What Is Urethral Syndrome?
This is the presence of the usual symptoms of an infection of the urine but without any evidence of such an infection. It is also sometimes called 'symptomatic abacteriuria' and can occur at any age.
What Causes Urethral Syndrome?
The history is important, and the diagnosis of urethral syndrome is one of exclusion.
It is much more common in men than women and there is usually no obvious cause found. Some possible triggering factors include;
• Sexual intercourse - many contraceptive gels and condoms are irritative. Sexual activity e.g, rough intercourse, prolonged oral sex, intercourse in a heavily chlorinated hot tub or in a shower using bath soap as a lubricant may be the etiology of urethral irritation.
• Vaginal douches and feminine hygiene products
• Spermicides, tampons and stress in general
• In women who have gone through the menopause, lack of female hormones may cause a thinning of, and inflammation of the tissues around the opening of the vagina.
What Are The Signs And Symptoms?
These are usually very similar to those of a urinary infection (cystitis);
• Pain or discomfort in the lower abdomen. The lower abdomen (supra pubic) discomfort is neither constant nor as severe as in interstitial cystitis or urethritis (infection and inflammation of the urethra). The pain may be relieved by voiding. At night, the pain is not severe enough to disturb sleep.
• A frequent urge to pass water (urinate). The urinary frequency associated with urethral syndrome is typically every 30-60 minutes during the daytime, with minimal increased frequency of urination at night (nocturia).
• Pain on urination (dysuria). Dysuria in patients with urethral syndrome is often described as a sensation of constant urethral irritation rather than the searing discomfort with urination that is reported by patients with an active lower urinary tract infection.
• Pain around the genital area generally.
Will I Have Any Tests Or Investigations?
Your doctor will examine you and ask you to provide a sample of urine for testing. This is sometimes called a 'clean catch' specimen where you clean the genital area from front to back with an antiseptic wipe. A small amount of urine is passed in mid-stream into a sterile container, and this is then sent for testing by your doctor for any infection present, and which antibiotics can be effective in killing these.
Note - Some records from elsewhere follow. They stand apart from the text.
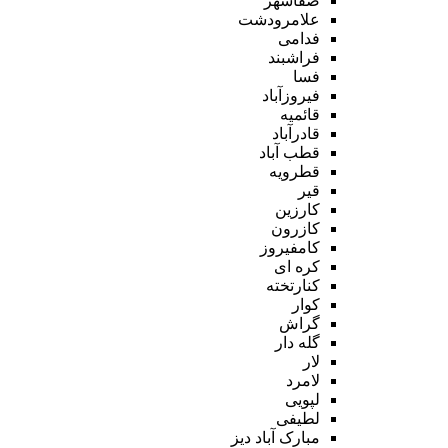
صفاشهر
علامرودشت
فدامی
فراشبند
فسا
فیروزآباد
قائمیه
قادرآباد
قطب آباد
قطرویه
قیر
کارزین
کازرون
کامفیروز
کره ای
کنارتخته
کوار
گراش
گله دار
لار
لامرد
لپویی
لطیفی
مبارک آباد دیز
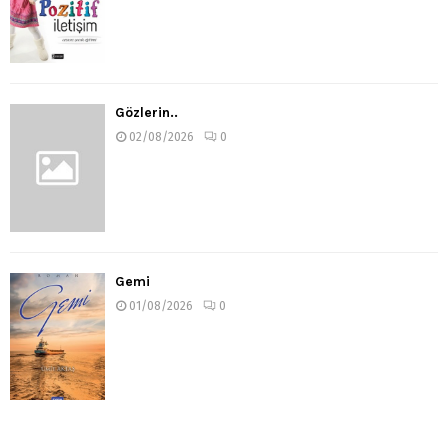
Gözlerin..
02/08/2026
0
Gemi
01/08/2026
0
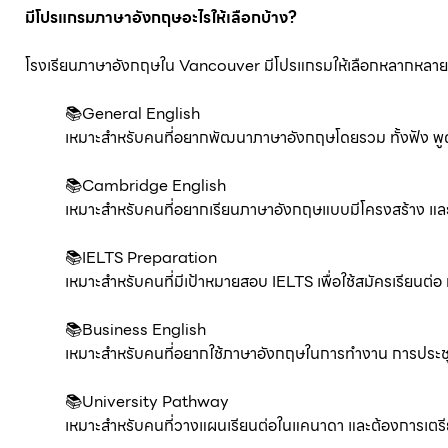
มีโปรแกรมภาษาอังกฤษอะไรให้เลือกบ้าง?
โรงเรียนภาษาอังกฤษใน Vancouver มีโปรแกรมให้เลือกหลากหลาย ขึ้
📚General English
เหมาะสำหรับคนที่อยากพัฒนาภาษาอังกฤษโดยรวม ทั้งฟัง พูด อ
📚Cambridge English
เหมาะสำหรับคนที่อยากเรียนภาษาอังกฤษแบบมีโครงสร้าง แ
📚IELTS Preparation
เหมาะสำหรับคนที่มีเป้าหมายสอบ IELTS เพื่อใช้สมัครเรียน
📚Business English
เหมาะสำหรับคนที่อยากใช้ภาษาอังกฤษในการทำงาน การประชุม
📚University Pathway
เหมาะสำหรับคนที่วางแผนเรียนต่อในแคนาดา และต้องการเตรีย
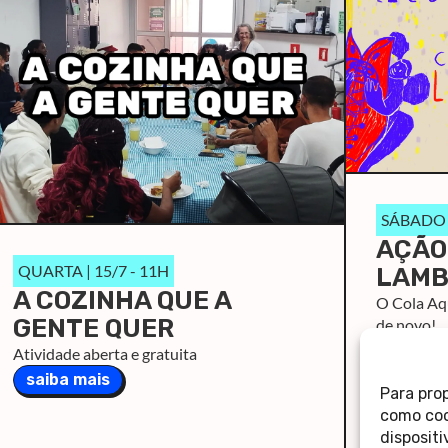
SÁBADO |
AÇÃO
QUARTA | 15/7 - 11H
LAMB
A COZINHA QUE A
O Cola Aqu
GENTE QUER
de novo!
saiba m
Atividade aberta e gratuita
saiba mais
Para pro
como coo
disposit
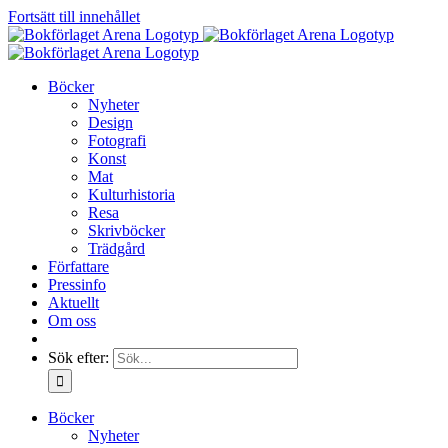
Fortsätt till innehållet
Böcker
Nyheter
Design
Fotografi
Konst
Mat
Kulturhistoria
Resa
Skrivböcker
Trädgård
Författare
Pressinfo
Aktuellt
Om oss
Sök efter:
Böcker
Nyheter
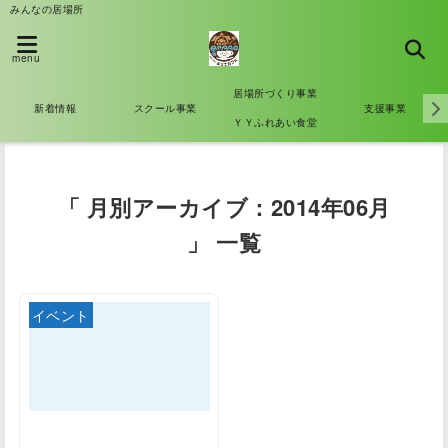
みんなの居場所
menu
居場所づくり事業
新着情報
スクール事業
支援事業
ＹＹふれあい食堂
「 月別アーカイブ：2014年06月
」 一覧
イベント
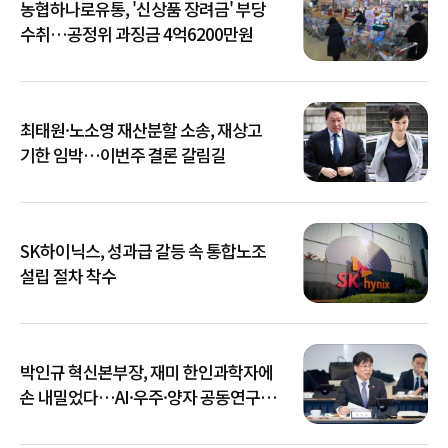
농협하나로유통, '신상품 장려금' 부당
수취…공정위 과징금 4억6200만원
최태원·노소영 재산분할 소송, 재상고
기한 임박…이번주 결론 갈림길
SK하이닉스, 성과급 갈등 속 통합노조
설립 절차 착수
박인규 혁신본부장, 재미 한인과학자에
손 내밀었다…AI·우주·양자 공동연구
확대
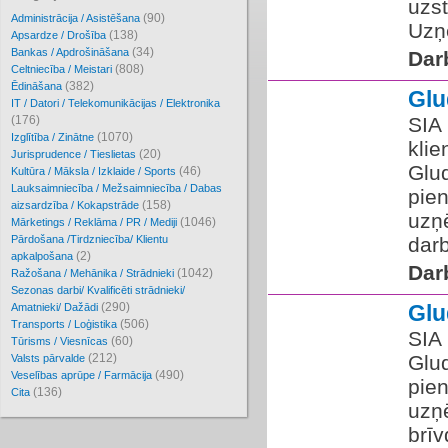
uzs
(90)
Administrācija / Asistēšana
Uzņ
(138)
Apsardze / Drošība
(34)
Bankas / Apdrošināšana
Dar
(808)
Celtniecība / Meistari
(382)
Ēdināšana
Gl
IT / Datori / Telekomunikācijas / Elektronika
(176)
SIA
(1070)
Izglītība / Zinātne
klie
(20)
Jurisprudence / Tieslietas
Glu
(46)
Kultūra / Māksla / Izklaide / Sports
Lauksaimniecība / Mežsaimniecība / Dabas
pien
(158)
aizsardzība / Kokapstrāde
uzņ
(1046)
Mārketings / Reklāma / PR / Mediji
Pārdošana /Tirdzniecība/ Klientu
darb
(2)
apkalpošana
Dar
(1042)
Ražošana / Mehānika / Strādnieki
Sezonas darbi/ Kvalificēti strādnieki/
(290)
Gl
Amatnieki/ Dažādi
(506)
Transports / Loģistika
SIA 
(60)
Tūrisms / Viesnīcas
(212)
Glud
Valsts pārvalde
(490)
Veselības aprūpe / Farmācija
pien
(136)
Cita
uzņ
brī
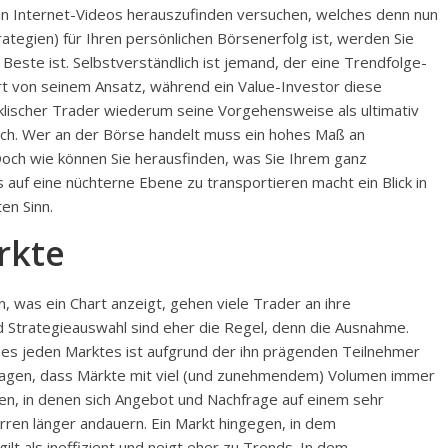
n Internet-Videos herauszufinden versuchen, welches denn nun
rategien) für Ihren persönlichen Börsenerfolg ist, werden Sie
 Beste ist. Selbstverständlich ist jemand, der eine Trendfolge-
rt von seinem Ansatz, während ein Value-Investor diese
yklischer Trader wiederum seine Vorgehensweise als ultimativ
lich. Wer an der Börse handelt muss ein hohes Maß an
Doch wie können Sie herausfinden, was Sie Ihrem ganz
 auf eine nüchterne Ebene zu transportieren macht ein Blick in
en Sinn.
rkte
n, was ein Chart anzeigt, gehen viele Trader an ihre
nd Strategieauswahl sind eher die Regel, denn die Ausnahme.
ines jeden Marktes ist aufgrund der ihn prägenden Teilnehmer
h sagen, dass Märkte mit viel (und zunehmendem) Volumen immer
iten, in denen sich Angebot und Nachfrage auf einem sehr
rren länger andauern. Ein Markt hingegen, in dem
lt als ineffizient und neigt eher zu Trends. In dem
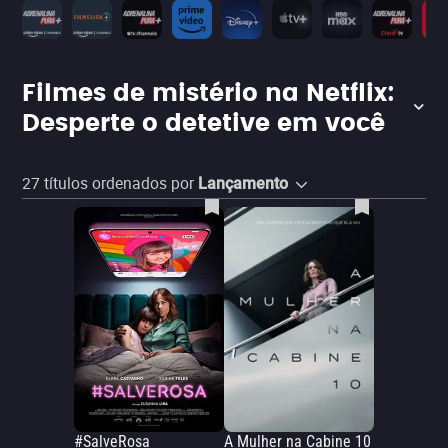
Filmes de mistério na Netflix:
Desperte o detetive em você
27
títulos ordenados por
Lançamento
#SalveRosa
A Mulher na Cabine 10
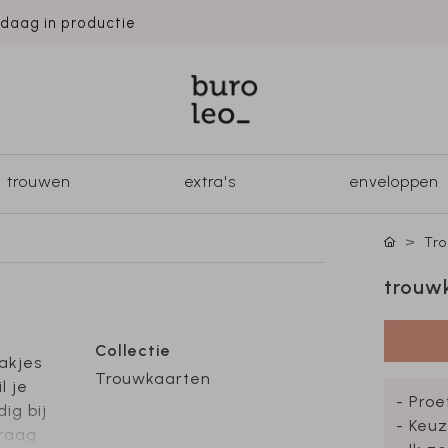
ndaag in productie
trouwen
extra's
enveloppen
Tr
trouwk
Collectie
akjes
Trouwkaarten
l je
- Proe
ig bij
- Keuz
graag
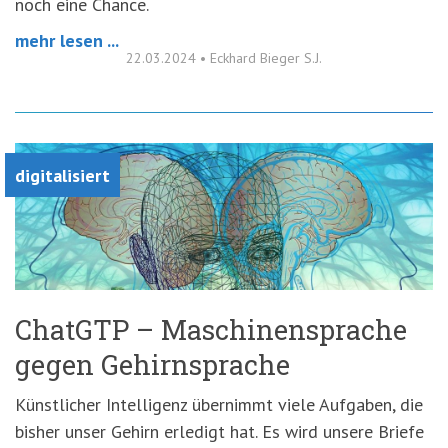
noch eine Chance.
mehr lesen ...
22.03.2024
•
Eckhard Bieger S.J.
digitalisiert
ChatGTP – Maschinensprache
gegen Gehirnsprache
Künstlicher Intelligenz übernimmt viele Aufgaben, die
bisher unser Gehirn erledigt hat. Es wird unsere Briefe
What Treatment Will I Need?
Treatment of acute urethral syndrome involves antibiotics. For chronic urethral syndrome, a long term, low-dose antibiotic treatment is given on a continuous basis or after intercourse each time if intercourse appears to trigger symptoms.
As a hormonal imbalance may also be considered a source for urethral syndrome, hormone replacement therapy, and oral contraceptive pill (birth-control pills) are also used to treat the symptoms of this condition.
What Course Will The Illness Follow?
Occasionally urethral syndrome may develop into a full-blown urinary infection, with headache, temperature and blood in the urine. Your doctor needs to treat you for this, but if urethral syndrome persists despite you and your doctor having done all you can to prevent it, a specialist may be asked to assess you.
Can I Do Anything To Help Myself?
• Remember to drink at least 8 glasses of water each day. Some women find drinking cranberry juice daily a great help in easing their symptoms.
• Use water to wash the genitals and avoid soaps and strong antiseptics
• Keep bubble baths etc. out of the bath
• Use non-perfumed white toilet paper
• Use sanitary products that do not contain perfume or deodorants
• Avoid vaginal douches
• Urinate before and after intercourse
• Avoid sexual positions that seem to irritate the vagina or vulva
• Wear cotton underwear rather than nylon
• Avoid very tight jeans or trousers.
Tell Your Doctor
1. When did your symptoms begin?
2. Have you had similar symptoms before?
3. Are your symptoms linked to intercourse?
4. Do you use vaginal douches or feminine deodorants?
5. Do you drink much fluid each day?
Ask Your Doctor
1. Does urethral syndrome cause any long-term damage?
2. Can I pass anything on to my partner?
3. Is it ever sexually transmitted?
4. Will I ever need any kind of operation for it?
5. Does diet make any difference to symptoms?